**** DOCUMENT PASSAGE ****

Obama Appoints Microsoft Exec. Kurt DelBene to Succeed Jeff Zients

Jeff Zients, known as President Obama's "Mr. Fix it," will be succeeded by Microsoft Executive Kurt DelBene as Zients prepares to transition into his new role as the Director of the National Economic Council. Endorsed by Microsoft founder Bill Gates, DelBene will oversee improvements to healthcare.gov, the federal exchange website, for at least the first six months of 2014, reports Politico

Troubled Rollout of Cuidadodesalud.gov

There are over 10 million uninsured Latinos who are eligible for an Obamacare exchange plan, according to the Department of Health and Human Services, but technological setbacks may hinder their ability to sign-up. Cuidadodesalud.gov, the Spanish version of the federal exchange website, launched in early December after a two-month delay. According to a report from the global communications agency TogoRun, nine of the 17 state-based exchanges do not currently offer a Spanish version of their websites, and only 10 of 120 federally-funded navigator organizations offer a Spanish website or Spanish social-media presence.  "What's a 'premium'? What's 'cost-sharing'? What's a 'subsidy'? To not have this information in their primary language, that I think is disenfranchising," explains Jon Tilton, Senior Vice President of TogoRun. Despite these hurdles, a recent report from nonprofit Transamerica Center for Health Studies claims that 5 percent of Latinos enrolled in an exchange plan versus 1 percent of whites. The survey, conducted on Nov. 4-11, collected responses from 1,0005 individuals, 161 of them Latino. 

The Problem with Stand-Alone Dental Plans

10 essential health benefits define the Affordable Care Act. Unlike other essential health benefits though, pediatric dental care may be sold as a stand-alone or separate plan on the health insurance exchanges, making federal subsidies for them unavailable. Though all Americans are required to buy medical coverage for 2014 and beyond, no one is required to buy dental care for themselves or for their children, reports The New York Times. Tooth decay is the leading chronic disease amongst children, with 14 percent between the ages of 6 and 19 having untreated cavities. And according to the American Dental Association, only 25.2 percent of uninsured children saw a dentist in 2011, down from 31.5 percent in 2003.  The problem has created quite a stir amongst dentists and industry leaders alike. "Kids' dental shouldn't be the stepchild of plans the exchanges are offering," says Kathleen Hamilton, Director of governmental affairs at the Children's Partnership in Sacramento.

The 4.8 Million Americans Left Behind Despite Obamacare

In one of her latest blog posts, Washington Post reporter Sarah Kliff explores several recent Kaiser Family Foundation reports on the population left behind as a result of 23 states still opting not to expand their Medicaid programs. "Too poor to qualify for insurance subsidies" and "shut out of the traditional Medicaid program," what's left is a population of about 4.8 million who tend to be young, minority, single adults. Approximately half of them or 2.6 million have part-time or full-time jobs, and half of those jobs are in the agricultural industry. Of the total 4.8 million, 37 percent of them are between the ages of 35-54 years-old, but almost half of them (49 percent) are in either "excellent or very good" health. Kliff offers that as the "silver lining" of a situation which leaves a large population of Americans without the benefit of affordable healthcare in 2014.

**** GIVEN ENTRIES ****

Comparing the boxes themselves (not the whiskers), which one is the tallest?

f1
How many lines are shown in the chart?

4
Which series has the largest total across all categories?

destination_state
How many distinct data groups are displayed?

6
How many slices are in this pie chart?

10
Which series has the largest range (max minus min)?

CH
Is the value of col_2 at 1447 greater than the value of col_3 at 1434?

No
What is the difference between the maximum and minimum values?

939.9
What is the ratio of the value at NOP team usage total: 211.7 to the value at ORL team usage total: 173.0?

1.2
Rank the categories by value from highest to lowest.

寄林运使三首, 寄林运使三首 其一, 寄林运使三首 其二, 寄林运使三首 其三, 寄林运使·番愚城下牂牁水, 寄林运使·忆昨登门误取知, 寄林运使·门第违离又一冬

****

*YOUR TASK:*
Repeat the Obamacare news passage from "In one of her" up to and including "healthcare in 2014.", swapping "blog posts" for "columns".

*YOUR SOLUTION:*
In one of her latest columns, Washington Post reporter Sarah Kliff explores several recent Kaiser Family Foundation reports on the population left behind as a result of 23 states still opting not to expand their Medicaid programs. "Too poor to qualify for insurance subsidies" and "shut out of the traditional Medicaid program," what's left is a population of about 4.8 million who tend to be young, minority, single adults. Approximately half of them or 2.6 million have part-time or full-time jobs, and half of those jobs are in the agricultural industry. Of the total 4.8 million, 37 percent of them are between the ages of 35-54 years-old, but almost half of them (49 percent) are in either "excellent or very good" health. Kliff offers that as the "silver lining" of a situation which leaves a large population of Americans without the benefit of affordable healthcare in 2014.